Trilaminato o neoprene asciutto? Differenze, gestione zavorra, manutenzione Tizip e quando riparare vs nuovo.
La decisione tra trilaminar e neoprene per la muta stagna è ricorrente e genera lunghi dibattiti. Si aggiungono dubbi su cosa indossare sotto, la gestione della zavorra (che cambia radicalmente rispetto alla muta umida), la riparazione delle cerniere Tizip nelle zone critiche, e se valga la pena pagare per riparare una muta stagna vecchia piuttosto che acquistarne una nuova. La realtà è che molti subacquei si avvicinano alla muta stagna senza una guida sufficiente.
Il neoprene apporta un isolamento termico proprio, ma il suo volume varia con la profondità comprimendosi, richiedendo continui aggiustamenti dell'assetto. Il trilaminar non fornisce isolamento di per sé, ma si asciuga quasi istantaneamente ed è più facile da riparare con patch adesive. Le cerniere devono essere lubrificate regolarmente con cera specifica (mai grasso derivato dal petrolio), conservate aperte per evitare deformazioni e risciacquate con acqua dolce. I polsini in lattice devono essere protetti con talco puro non profumato e sostituiti quando presentano crepe.

━━━━

### VERIFICA LA COMPRENSIONE
1. Indica se ciascuna affermazione concorda con il testo sulla muta stagna, rispondendo sì o no e citando le parole decisive: (a) il trilaminato fornisce da solo isolamento termico; (b) le cerniere vanno conservate aperte; (c) i polsini in lattice si proteggono con talco profumato.
2. Rispondi in base al testo sulla muta stagna:
(a) Come cambia la gestione della zavorra rispetto alla muta umida?
(b) Con che cosa vanno lubrificate le cerniere?
(c) Che cosa succede al volume del neoprene con la profondità?

(Dati memorizzati)
━━━━

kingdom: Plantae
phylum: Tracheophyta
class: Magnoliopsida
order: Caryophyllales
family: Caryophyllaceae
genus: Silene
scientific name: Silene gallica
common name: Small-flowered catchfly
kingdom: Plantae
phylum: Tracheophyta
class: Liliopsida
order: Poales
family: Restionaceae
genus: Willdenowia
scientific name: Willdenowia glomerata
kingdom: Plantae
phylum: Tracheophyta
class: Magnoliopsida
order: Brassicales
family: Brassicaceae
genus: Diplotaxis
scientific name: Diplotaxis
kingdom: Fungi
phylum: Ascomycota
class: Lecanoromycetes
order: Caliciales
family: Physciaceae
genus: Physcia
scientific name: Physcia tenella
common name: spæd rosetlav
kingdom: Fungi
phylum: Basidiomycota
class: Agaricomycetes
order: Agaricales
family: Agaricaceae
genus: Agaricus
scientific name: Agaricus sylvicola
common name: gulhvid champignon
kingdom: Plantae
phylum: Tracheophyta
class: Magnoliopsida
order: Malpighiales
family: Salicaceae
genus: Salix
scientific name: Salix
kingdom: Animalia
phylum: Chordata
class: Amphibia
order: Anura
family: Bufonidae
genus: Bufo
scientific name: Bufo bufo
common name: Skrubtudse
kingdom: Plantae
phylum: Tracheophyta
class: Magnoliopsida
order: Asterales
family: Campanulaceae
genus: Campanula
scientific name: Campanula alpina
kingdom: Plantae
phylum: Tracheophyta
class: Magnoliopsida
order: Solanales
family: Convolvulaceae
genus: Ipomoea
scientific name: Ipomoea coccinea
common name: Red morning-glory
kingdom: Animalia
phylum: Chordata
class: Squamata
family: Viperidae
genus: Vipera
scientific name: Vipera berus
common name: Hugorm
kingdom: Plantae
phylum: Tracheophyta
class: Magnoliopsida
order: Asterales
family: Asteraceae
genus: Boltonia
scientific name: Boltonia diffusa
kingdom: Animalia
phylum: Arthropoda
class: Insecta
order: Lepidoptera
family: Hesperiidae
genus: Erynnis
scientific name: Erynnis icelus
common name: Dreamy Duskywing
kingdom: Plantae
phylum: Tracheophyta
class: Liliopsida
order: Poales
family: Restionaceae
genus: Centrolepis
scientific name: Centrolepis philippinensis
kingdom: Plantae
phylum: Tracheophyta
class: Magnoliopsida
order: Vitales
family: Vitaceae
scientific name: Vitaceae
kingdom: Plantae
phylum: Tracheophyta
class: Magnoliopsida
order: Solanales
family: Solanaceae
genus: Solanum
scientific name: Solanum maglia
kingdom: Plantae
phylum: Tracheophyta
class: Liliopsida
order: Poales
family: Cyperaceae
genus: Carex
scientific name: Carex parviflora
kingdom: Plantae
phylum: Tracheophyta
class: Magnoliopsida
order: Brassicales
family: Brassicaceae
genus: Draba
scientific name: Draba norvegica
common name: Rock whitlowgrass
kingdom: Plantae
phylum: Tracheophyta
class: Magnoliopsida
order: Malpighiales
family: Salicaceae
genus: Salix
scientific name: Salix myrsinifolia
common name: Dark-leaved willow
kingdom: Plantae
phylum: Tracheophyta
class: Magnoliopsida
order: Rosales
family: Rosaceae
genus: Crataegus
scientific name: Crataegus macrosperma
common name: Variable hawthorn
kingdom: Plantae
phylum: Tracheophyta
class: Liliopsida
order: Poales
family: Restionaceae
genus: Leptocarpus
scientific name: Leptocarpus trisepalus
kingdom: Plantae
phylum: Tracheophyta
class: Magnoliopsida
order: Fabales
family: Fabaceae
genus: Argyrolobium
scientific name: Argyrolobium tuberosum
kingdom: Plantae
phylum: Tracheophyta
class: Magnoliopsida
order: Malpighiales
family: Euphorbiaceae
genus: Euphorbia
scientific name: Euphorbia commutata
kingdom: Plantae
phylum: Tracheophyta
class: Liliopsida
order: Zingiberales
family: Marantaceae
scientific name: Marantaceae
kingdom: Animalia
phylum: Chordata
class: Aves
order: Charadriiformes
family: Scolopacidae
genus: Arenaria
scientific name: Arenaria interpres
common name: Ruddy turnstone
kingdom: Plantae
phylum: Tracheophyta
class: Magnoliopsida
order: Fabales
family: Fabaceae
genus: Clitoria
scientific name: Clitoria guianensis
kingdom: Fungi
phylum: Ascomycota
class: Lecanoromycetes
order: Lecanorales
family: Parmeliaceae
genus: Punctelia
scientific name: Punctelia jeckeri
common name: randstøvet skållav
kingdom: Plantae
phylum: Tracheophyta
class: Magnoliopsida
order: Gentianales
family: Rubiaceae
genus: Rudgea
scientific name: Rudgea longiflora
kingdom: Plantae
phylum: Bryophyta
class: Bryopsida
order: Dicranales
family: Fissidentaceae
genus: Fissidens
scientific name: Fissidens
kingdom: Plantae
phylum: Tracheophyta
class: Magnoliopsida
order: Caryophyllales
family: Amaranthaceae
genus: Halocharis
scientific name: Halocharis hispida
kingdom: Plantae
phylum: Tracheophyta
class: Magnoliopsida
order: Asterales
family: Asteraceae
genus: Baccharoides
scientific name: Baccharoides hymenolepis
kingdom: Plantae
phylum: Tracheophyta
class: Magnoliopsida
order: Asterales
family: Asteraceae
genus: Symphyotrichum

━━━━

### ELENCO SOLUZIONI
1.
(a) No: "Il trilaminar non fornisce isolamento di per sé"
(b) Sì: "conservate aperte per evitare deformazioni"
(c) No: "protetti con talco puro non profumato"

2.
(a) Cambia radicalmente.
(b) Con cera specifica, mai con grasso derivato dal petrolio.
(c) Varia, perché il neoprene si comprime.